>>>
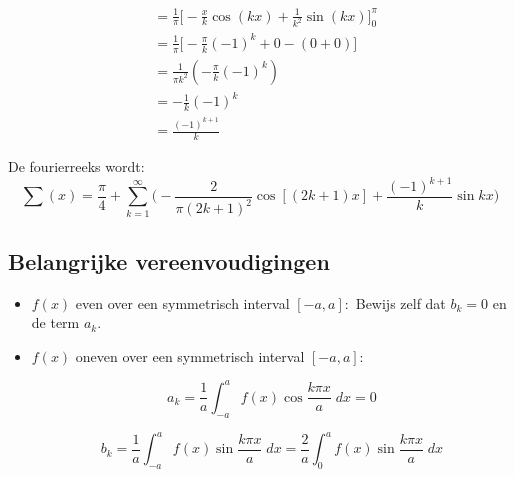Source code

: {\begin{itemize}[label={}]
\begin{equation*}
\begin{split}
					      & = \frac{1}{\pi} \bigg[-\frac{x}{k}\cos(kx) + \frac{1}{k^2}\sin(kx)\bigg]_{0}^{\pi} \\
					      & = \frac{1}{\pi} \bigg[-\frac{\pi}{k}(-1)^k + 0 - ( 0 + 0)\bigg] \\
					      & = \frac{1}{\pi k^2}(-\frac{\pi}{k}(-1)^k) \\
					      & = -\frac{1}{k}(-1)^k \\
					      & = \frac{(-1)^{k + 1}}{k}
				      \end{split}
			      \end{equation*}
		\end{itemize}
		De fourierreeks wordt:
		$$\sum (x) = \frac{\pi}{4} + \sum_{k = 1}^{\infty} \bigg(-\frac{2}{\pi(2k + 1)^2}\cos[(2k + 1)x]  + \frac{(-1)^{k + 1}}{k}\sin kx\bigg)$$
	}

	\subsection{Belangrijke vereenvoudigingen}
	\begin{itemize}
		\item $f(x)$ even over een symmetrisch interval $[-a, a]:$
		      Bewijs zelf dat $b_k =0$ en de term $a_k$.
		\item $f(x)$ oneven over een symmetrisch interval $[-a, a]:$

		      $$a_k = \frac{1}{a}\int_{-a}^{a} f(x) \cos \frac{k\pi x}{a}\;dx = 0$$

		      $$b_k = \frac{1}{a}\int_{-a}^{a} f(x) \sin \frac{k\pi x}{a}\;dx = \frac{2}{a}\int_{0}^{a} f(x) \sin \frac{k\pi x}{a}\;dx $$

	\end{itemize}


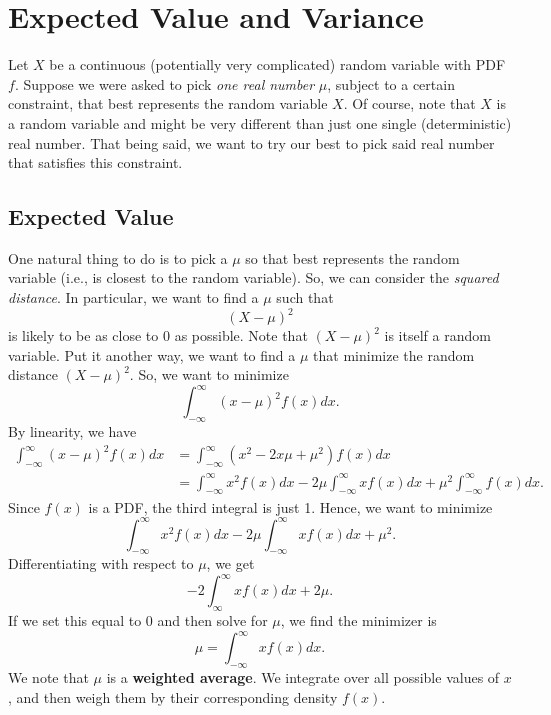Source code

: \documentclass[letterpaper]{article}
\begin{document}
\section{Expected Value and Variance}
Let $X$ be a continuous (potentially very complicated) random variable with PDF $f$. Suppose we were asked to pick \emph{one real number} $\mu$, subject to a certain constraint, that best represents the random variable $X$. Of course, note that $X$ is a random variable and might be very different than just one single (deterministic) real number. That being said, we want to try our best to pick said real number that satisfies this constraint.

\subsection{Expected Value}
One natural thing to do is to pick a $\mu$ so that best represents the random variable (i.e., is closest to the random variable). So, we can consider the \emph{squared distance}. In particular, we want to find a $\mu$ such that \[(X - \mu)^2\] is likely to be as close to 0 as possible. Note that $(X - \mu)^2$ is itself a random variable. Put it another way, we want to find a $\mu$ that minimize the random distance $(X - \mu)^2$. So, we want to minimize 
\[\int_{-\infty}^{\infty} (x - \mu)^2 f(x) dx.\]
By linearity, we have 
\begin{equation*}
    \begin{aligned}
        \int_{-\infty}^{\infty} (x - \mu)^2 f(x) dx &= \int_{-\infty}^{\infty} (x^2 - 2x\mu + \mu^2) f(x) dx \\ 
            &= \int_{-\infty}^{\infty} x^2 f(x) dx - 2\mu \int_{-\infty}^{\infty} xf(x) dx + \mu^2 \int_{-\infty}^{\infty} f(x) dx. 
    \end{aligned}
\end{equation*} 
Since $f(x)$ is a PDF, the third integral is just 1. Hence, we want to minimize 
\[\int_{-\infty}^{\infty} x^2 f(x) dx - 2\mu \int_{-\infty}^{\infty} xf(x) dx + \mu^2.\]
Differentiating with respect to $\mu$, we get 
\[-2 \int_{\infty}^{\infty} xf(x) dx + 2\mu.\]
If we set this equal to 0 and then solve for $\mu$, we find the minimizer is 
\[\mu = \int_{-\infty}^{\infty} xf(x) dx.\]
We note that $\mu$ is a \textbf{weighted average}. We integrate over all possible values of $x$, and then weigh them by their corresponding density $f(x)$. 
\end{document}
<<<
■ TRY IT: Find the word "subsection" in the entries. Copy each line that holds it.

■ ANSWER SECTION:
	\subsection{Belangrijke vereenvoudigingen}
\subsection{Expected Value}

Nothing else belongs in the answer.